Sa voix était tremblante et son regard fixé au loin se détournait des jeunes gens.
—Au contraire, la soirée nous paraît agréable et le vent délicieux! répondit Ibarra. En cette saison nous avons notre automne et notre printemps; quelques feuilles tombent, mais les bourgeons poussent.
Fr. Salvi soupira.
—Je trouve très belle la réunion de ces deux saisons sans qu’intervienne l’hiver glacé, continua Ibarra. En février les branches des arbres fruitiers bourgeonnent, en mars déjà nous aurons les fruits mûrs. Viennent les mois de chaleur, nous irons ailleurs.

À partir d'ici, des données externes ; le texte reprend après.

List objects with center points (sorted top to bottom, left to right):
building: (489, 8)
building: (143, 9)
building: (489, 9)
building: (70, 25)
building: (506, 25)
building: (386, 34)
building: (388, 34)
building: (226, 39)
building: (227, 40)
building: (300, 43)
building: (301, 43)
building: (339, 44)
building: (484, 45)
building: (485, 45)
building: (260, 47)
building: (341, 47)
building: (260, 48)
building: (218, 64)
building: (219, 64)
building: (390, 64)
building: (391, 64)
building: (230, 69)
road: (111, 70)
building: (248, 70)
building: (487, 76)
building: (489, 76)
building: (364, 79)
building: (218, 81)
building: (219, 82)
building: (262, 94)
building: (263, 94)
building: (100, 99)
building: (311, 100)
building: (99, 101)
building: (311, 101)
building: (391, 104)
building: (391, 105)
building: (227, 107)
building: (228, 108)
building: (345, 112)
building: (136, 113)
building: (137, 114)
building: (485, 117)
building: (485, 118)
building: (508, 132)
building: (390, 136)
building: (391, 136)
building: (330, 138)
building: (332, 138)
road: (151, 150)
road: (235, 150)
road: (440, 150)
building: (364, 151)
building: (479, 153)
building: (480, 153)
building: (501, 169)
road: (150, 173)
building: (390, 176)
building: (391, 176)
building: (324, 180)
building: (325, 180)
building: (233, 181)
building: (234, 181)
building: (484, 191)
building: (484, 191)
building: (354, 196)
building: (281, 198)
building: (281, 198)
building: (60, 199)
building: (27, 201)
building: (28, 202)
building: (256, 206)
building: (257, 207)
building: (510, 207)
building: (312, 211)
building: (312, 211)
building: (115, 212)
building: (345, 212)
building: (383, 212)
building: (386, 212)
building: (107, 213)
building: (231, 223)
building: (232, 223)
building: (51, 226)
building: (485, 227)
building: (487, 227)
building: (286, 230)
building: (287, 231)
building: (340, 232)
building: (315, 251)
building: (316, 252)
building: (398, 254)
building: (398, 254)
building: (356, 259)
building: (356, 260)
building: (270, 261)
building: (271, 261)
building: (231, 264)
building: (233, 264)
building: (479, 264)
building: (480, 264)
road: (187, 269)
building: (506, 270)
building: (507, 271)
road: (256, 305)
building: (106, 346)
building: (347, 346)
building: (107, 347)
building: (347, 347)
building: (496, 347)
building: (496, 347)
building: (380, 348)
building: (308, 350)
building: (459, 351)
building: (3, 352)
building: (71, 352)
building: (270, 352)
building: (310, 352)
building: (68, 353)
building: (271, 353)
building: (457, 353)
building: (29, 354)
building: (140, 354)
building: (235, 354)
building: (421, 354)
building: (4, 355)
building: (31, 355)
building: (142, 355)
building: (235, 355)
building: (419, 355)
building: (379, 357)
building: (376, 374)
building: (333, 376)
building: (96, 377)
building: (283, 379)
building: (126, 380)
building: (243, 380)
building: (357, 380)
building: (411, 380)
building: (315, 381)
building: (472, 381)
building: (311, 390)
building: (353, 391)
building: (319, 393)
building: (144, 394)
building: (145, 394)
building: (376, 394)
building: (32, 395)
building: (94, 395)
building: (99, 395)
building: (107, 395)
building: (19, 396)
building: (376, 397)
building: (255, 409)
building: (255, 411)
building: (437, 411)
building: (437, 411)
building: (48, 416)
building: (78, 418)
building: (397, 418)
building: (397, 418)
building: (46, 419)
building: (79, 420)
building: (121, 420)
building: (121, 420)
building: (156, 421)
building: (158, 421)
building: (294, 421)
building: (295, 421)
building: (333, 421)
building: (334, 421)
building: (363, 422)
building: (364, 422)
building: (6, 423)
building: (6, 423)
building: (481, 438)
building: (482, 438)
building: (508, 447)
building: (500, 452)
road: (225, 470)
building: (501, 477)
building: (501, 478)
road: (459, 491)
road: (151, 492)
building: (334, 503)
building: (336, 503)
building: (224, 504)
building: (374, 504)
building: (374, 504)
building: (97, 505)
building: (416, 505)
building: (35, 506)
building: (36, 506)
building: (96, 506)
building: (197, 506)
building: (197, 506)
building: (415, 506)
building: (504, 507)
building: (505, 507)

Fr. Salvi sourit. La conversation s’engagea sur des sujets indifférents: le temps, le pueblo, la fête; Maria Clara chercha un prétexte et se retira.
—Puisque nous parlons de la fête, dit Ibarra, permettez-moi de vous inviter à celle que nous donnerons demain matin. C’est une fête champêtre que nous organisons entre amis.
—Et, où se fera-t-elle?
—Près du ruisseau qui serpente dans le bois voisin, à côté du balitî: aussi nous lèverons-nous de bonne heure pour que le soleil nous rejoigne en route.